A wrong keyboard could represent an entry point for any organization. One of the most popular Keyboards in the gaming industry, 104-key Mantistek GK2 Mechanical Gaming Keyboard seems to include a built-in Keylogger.
Many gamers found that the keyboard, which spends around € 49.66, allegedly involves the component that silently records everything on the user’s keyboard and sends them to the server created by Alababa Group.
Many owners reported their discovery on an online forum to share this issue.
“GK2 owner here. everytime you open the “MANTISTEK Cloud Driver” it sends information to 220.127.116.11 which is tied to Alibaba.com LLC. when you open the page in browser it shows login page with moonrunes that translate to “Cloud mouse platform background management system”. reported an anonymous owner.
Data collected by MantisTek keyboard software sends data collected in the following destinations:
One of the owners has shared the following screenshots which shows that all your plain text keystrokes collected from the keyboard are being uploaded to the Chinese server located in the IP address: 18.104.22.168 At that time, it is not clear if the cloud service is owned by Alibaba or one of its customers paying for the service is used.

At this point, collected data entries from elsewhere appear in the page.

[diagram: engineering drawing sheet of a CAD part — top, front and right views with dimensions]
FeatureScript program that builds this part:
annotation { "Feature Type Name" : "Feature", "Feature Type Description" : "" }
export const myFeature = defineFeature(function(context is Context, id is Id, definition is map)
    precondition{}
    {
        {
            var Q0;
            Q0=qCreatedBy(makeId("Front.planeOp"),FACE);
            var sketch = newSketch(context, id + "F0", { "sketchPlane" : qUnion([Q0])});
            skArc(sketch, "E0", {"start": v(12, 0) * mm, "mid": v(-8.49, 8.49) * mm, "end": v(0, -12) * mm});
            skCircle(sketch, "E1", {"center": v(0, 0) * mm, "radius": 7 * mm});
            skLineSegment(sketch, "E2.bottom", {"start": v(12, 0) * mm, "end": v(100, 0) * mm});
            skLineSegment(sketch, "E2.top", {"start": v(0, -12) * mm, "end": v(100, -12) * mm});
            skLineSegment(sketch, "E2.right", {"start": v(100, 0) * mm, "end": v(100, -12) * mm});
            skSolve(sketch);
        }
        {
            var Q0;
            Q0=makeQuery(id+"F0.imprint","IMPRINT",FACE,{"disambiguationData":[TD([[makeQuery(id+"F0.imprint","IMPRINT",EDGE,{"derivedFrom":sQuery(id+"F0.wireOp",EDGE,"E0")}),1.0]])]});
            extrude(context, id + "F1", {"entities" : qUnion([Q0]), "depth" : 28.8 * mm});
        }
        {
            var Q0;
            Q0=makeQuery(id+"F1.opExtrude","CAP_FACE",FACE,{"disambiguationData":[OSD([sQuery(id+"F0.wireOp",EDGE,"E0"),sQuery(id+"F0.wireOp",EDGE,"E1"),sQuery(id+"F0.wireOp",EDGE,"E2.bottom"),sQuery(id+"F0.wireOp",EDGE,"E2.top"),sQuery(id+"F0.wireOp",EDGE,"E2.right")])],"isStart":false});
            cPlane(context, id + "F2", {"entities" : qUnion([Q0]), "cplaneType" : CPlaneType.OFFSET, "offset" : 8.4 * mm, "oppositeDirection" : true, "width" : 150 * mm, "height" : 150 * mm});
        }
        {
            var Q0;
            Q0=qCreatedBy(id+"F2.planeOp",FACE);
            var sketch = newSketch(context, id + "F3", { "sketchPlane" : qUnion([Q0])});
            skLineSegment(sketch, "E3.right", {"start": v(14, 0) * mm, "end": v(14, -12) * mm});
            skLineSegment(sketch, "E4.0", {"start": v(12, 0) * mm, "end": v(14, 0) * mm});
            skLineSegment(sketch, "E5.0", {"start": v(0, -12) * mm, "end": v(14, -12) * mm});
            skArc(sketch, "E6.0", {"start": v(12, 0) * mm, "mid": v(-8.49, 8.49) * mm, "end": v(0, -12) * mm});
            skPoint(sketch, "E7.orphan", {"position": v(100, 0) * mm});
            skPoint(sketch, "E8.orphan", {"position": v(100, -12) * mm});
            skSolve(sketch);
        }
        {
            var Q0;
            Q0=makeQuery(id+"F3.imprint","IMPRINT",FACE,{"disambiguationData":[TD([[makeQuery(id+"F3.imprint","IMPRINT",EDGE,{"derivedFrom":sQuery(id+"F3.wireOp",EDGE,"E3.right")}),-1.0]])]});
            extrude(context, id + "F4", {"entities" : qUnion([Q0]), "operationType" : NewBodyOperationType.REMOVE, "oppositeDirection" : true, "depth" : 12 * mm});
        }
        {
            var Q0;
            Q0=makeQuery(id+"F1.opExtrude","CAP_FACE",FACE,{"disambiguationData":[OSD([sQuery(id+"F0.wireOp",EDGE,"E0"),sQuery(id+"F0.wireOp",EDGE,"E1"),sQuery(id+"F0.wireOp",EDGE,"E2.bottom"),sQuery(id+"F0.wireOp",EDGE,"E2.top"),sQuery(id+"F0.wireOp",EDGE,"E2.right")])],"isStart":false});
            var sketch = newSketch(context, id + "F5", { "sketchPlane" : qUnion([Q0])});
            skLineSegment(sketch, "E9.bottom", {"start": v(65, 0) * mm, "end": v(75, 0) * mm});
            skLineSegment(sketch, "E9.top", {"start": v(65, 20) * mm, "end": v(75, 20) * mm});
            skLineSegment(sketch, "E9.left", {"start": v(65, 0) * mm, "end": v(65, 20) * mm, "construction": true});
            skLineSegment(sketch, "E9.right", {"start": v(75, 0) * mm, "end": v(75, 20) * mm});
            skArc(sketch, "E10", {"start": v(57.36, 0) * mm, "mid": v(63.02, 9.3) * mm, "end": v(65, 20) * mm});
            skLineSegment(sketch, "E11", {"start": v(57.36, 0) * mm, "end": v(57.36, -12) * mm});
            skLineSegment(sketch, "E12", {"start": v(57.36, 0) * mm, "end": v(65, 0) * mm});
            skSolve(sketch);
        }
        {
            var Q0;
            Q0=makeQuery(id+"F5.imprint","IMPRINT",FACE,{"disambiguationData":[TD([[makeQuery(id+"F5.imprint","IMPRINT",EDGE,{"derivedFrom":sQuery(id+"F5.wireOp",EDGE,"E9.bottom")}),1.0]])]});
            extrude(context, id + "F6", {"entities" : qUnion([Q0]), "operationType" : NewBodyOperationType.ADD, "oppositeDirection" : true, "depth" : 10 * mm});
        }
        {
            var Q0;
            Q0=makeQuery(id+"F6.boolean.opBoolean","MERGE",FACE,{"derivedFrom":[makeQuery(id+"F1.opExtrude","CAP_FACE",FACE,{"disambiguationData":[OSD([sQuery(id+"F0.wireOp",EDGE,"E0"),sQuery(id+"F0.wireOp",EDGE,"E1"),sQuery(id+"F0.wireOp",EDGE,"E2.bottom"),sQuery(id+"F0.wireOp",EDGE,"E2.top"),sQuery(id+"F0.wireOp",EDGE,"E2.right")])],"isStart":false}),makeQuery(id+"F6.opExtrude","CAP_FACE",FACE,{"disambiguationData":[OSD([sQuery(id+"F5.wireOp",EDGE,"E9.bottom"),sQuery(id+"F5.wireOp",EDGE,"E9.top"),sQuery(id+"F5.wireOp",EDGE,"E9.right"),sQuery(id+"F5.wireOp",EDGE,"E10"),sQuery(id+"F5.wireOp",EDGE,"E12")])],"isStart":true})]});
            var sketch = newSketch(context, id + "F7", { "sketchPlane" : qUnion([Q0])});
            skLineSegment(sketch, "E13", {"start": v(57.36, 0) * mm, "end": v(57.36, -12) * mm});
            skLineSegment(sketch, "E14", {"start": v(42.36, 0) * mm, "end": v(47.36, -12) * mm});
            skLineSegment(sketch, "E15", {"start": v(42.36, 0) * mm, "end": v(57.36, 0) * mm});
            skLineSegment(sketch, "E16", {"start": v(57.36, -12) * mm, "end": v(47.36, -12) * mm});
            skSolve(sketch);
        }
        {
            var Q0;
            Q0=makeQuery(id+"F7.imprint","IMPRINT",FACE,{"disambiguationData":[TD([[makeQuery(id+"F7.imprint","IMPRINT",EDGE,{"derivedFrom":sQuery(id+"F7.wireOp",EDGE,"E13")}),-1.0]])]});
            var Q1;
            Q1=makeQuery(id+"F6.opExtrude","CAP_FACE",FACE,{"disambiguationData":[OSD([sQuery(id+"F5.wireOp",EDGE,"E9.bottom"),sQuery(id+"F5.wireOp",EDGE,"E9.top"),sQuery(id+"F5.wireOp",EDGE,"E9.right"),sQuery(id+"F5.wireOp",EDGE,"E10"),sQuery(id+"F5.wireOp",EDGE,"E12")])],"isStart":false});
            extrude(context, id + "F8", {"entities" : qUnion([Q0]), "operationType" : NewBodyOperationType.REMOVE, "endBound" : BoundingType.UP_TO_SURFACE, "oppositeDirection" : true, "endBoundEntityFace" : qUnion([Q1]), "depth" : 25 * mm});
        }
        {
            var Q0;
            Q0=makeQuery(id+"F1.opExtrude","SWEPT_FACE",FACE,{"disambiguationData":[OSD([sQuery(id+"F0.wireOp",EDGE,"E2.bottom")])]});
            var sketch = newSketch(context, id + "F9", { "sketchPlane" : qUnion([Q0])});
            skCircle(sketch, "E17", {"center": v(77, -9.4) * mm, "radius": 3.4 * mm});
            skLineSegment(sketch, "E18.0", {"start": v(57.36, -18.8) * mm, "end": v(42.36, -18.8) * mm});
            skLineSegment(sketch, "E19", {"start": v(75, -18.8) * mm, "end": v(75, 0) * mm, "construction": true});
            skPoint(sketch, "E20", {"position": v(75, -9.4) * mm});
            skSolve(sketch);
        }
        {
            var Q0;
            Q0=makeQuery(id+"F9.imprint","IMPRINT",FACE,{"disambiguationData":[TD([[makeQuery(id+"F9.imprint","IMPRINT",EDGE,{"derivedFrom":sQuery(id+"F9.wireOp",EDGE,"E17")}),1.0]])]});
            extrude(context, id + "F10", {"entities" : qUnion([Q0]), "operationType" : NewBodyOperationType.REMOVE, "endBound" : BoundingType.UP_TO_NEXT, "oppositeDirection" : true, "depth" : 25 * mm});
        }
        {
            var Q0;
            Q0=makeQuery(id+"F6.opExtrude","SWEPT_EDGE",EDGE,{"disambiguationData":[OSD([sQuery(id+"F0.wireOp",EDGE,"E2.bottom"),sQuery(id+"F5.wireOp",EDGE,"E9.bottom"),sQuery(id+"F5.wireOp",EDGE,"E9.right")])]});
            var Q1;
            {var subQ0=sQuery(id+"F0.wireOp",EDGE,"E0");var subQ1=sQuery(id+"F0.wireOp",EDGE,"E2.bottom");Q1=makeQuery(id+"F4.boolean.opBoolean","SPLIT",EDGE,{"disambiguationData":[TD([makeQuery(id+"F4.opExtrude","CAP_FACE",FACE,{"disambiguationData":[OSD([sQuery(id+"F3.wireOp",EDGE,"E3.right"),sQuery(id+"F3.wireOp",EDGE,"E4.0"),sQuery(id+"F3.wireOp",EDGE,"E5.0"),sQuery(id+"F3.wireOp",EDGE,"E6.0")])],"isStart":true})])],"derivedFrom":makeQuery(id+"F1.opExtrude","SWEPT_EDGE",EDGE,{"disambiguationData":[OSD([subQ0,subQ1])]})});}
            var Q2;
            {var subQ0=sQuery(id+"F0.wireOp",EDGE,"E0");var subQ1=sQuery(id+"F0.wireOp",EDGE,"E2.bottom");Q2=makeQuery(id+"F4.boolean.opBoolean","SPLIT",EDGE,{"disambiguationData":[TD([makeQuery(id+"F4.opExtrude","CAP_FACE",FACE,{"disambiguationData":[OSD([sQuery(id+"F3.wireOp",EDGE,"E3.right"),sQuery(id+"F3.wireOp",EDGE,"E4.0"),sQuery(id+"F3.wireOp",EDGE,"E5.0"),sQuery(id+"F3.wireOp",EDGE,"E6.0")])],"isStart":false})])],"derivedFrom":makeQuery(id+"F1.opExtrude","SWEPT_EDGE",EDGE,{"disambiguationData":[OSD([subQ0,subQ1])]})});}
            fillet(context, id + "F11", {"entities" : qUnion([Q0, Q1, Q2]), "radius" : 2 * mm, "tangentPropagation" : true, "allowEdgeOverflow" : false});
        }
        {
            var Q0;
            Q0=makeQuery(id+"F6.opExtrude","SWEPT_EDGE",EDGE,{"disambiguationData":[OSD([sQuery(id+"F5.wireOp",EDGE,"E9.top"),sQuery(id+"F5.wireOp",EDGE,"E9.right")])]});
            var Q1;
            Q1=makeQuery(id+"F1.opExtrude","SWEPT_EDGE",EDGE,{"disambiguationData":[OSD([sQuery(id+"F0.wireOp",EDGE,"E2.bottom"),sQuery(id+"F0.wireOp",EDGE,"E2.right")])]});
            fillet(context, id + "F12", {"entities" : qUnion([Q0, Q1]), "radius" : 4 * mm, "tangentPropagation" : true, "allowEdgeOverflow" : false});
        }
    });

Opening the IP address in in the web browser it is displayed a Chinese login page, which translates to “Cloud mouse platform background management system” that is maintained by Shenzhen Cytec Technology Co., Ltd.
According to Tom’s hardware, the MontTeck keyboard uses the ‘cloud driver’ software, the software does not initially send key presses on the server to be thought of, but only the number of times one key is pressed.
How To Stop The Keylogger ?
Tom’s Hardware provided instructions to stop MantisTek keyboards from sending data to the server.
1. The first way to stop the keyboard from sending your key presses to the Alibaba server is to ensure the MantisTek Cloud Driver software isn’t running in the background.
2. The second method to stop the data collection is to block the CMS.exe executable in your firewall. You could do this by adding a new firewall rule for the MantisTek Cloud Driver in the “Windows Defender Firewall With Advanced Security.”
3. If you want a one-click method, you can also download the free GlassWire network monitoring tool. GlassWire will show you all the apps making connections to the internet in the “Alerts” tab and let you block those connections in the “Firewall” tab. It can also be used for other types of connections, such as all the connections Windows 10 makes to Microsoft’s servers even when you have most or all data tracking disabled.
These days, most products are made in China, but usually some other local company acts as an intermediary to ensure that the product is developed to specification and without other “features” that shouldn’t be there. However, this additional protection goes out of the window when people decide to purchase directly from Chinese manufacturers via Chinese marketplaces. Not all products are going to have privacy or security issues, but extra caution is warranted.